Я с изумлением поднял глаза на следователя.
— Читай, там еще интересней, — пообещал он.
«Свергать власть организация собирается путем серии террористических актов, для чего привлекает в свои ряды несознательных граждан и тайных врагов советской власти».
— Бред какой-то! Он что, сумасшедший?
— Закури, — сказал следователь, — помогает…
Его глаза смеялись. И тогда я стал читать спокойнее.
«Во всех союзных республиках у организации имеются центры. Желая принести пользу Родине, я уже тогда старался запомнить фамилии руководителей. В Белоруссии центр возглавляет человек по фамилии Карпович, в Литве — Иванаускас, в Латвии — Довидайтис, на Украине — Горобец, в Грузии — Габриелян, в Армении — Петросян, в Киргизии… — Я перевернул страницу. — Связь осуществлялась „змейкой“: каждый рядовой террорист знал только командира отделения и одного товарища. Этим объясняется… — Я опять перевернул страницу. — Центр организации находится в Минске. Слонов подробно описал мне этот дом, и если бы я вдруг оказался в Минске, то мог бы…». Стоп! Ему очень хочется попасть в Минск!..
— Он же в Минск хочет! — сказал я вслух. — Он же, наверное, в каторжных лагерях. Ему вырваться хочется!
Полковник, не спуская с меня глаз, забрал бумагу, положил на стол.
— Появись такая бумага раньше… — начал я.
Он перебил:
— Но ведь она не появилась!
— Действительно… Выходит, Иван меня пожалел?
— Не знаю, не знаю, — полковник сел за стол, придвинул папку с бумагами, — не знаю, почему он не донес раньше.
— Донес?
— А как это называется на вашем жаргоне? Любовное послание?
— Действительно… — меня начал бить озноб. — А сейчас… меня повезут в Минск?
— Сейчас не те времена, — сказал следователь, — хотя и не полностью, но изменились, поэтому тебе отвечать на мои вопросы. Итак, что ты скажешь по поводу показаний Филиповича?
— А что тут говорить? Вранье все. Ничего такого я ему не рассказывал. У него, наверное, изменились условия содержания. Шесть лет молчал, потому что было терпимо, а теперь стало хуже, вот и хочет вырваться хотя бы на месяц.
— А ты философ! И много у вас на ОЛПе философов?
— Там все философы… — говорить мне больше не хотелось, все было ясно, но меня смущала его улыбка. Вот он встал, подошел ко мне и с минуту смотрел прямо в мои зрачки, а потом нанес неожиданный удар:
— А ведь все это ты действительно говорил, Слонов! Так-то… Не надо принимать нас за дураков. И раньше болтали сами, и доносы друг на друга строчили, и соседа своего, фактически, сажали, мы только оформляли документы. Я после войны в Германии служил, в Чехии был, в Польше. Нигде такого нет, ни в одной стране!
— Гражданин следователь, вы что же, верите всему, что писал Филипович?
— Не о том речь. Врал ты, а не Филипович, вот в чем дело. Филиповичу век бы до такого не додуматься.
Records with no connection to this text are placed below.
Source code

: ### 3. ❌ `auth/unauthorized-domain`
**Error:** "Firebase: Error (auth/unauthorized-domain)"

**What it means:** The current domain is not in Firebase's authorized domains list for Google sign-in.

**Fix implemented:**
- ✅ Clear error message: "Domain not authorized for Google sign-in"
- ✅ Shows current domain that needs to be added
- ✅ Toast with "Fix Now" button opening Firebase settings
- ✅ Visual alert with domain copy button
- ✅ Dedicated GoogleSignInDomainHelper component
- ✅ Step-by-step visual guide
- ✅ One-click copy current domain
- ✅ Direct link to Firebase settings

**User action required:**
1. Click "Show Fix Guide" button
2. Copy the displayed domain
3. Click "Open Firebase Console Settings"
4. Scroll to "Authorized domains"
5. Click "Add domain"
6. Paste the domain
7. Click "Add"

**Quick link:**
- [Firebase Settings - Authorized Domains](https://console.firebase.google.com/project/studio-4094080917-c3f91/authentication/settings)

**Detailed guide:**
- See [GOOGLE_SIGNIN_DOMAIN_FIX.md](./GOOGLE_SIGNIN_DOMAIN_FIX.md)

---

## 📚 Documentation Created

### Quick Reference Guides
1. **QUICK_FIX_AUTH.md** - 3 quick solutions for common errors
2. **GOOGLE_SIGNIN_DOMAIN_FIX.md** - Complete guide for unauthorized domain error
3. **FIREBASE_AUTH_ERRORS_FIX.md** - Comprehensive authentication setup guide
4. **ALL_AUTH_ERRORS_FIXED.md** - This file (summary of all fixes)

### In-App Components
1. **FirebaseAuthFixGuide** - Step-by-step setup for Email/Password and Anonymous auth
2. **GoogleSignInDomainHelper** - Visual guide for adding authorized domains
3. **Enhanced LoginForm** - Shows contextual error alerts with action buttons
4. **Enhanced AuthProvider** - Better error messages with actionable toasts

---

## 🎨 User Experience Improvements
Парень из белорусской деревеньки, до войны окончил восьмилетку, по комсомольской путевке был послан в военное училище, а тут война… Дальше плен, власовская армия. И то, что пошел туда, чтобы затем перебежать к своим, тоже похоже на правду, вот только не был он у Малышкина в штабе — рылом не вышел. У Малышкина был наш человек… И то, что его донос опоздал, он тоже не допер, так что давай признавайся, Слонов, чего уж…
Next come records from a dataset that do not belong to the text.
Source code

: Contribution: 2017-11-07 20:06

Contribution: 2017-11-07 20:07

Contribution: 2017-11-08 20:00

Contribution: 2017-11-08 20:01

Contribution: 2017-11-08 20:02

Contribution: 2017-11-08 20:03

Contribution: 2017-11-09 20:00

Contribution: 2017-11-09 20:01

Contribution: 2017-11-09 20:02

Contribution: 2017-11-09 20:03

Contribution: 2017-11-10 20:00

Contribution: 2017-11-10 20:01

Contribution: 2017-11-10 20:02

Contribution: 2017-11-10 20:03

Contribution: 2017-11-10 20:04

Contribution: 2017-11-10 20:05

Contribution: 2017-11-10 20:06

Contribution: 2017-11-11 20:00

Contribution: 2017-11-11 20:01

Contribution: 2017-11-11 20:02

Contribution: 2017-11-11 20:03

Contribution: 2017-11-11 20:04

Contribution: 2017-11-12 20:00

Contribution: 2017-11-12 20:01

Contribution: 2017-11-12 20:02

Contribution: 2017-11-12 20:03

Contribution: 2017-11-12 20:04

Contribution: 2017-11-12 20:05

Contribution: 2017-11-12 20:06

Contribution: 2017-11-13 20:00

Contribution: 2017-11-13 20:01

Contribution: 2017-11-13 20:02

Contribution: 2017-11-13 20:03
Холодный пот выступил у меня на лбу. Что же теперь будет? И вдруг понял: ничего не будет! Следователь не станет раздувать мыльный пузырь — себе дороже, начальство подумает, дурак Бурылин, пора на пенсию. В крайнем случае, меня отругают… Тут я снова вспомнил о «голосах» из-за бугра. Что, если история с письмом Филиповича всего лишь для отвода глаз и через минуту следователь спросит: «Расскажи, о чем вам поведала радиостанция „Свобода“»? Это уже не бред, это преступление, и свидетелей хватает…
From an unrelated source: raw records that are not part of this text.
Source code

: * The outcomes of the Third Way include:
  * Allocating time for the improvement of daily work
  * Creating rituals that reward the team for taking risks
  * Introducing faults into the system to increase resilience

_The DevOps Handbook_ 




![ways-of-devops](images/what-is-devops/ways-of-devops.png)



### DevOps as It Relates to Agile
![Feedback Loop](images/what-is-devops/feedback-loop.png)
Должно быть, у меня был в этот момент совсем неказистый вид, потому что следователь снова подобрел лицом и спокойно сказал:
— Ладно, не переживай, будем считать, ты сам во всем признался.
— В чем признался?
— В том, что болтал.
— Но я…
— Ты допустил глупость, достойную школьника. А Филипович оказался еще глупее.
— Какую глупость?
— Фамилии «главарей» у тебя точно соответствуют наиболее распространенным фамилиям в данной республике. Сечешь?
— Секу…
— Так не бывает. Вернее, бывает у националистов. Ты же замахнулся на общесоюзную организацию.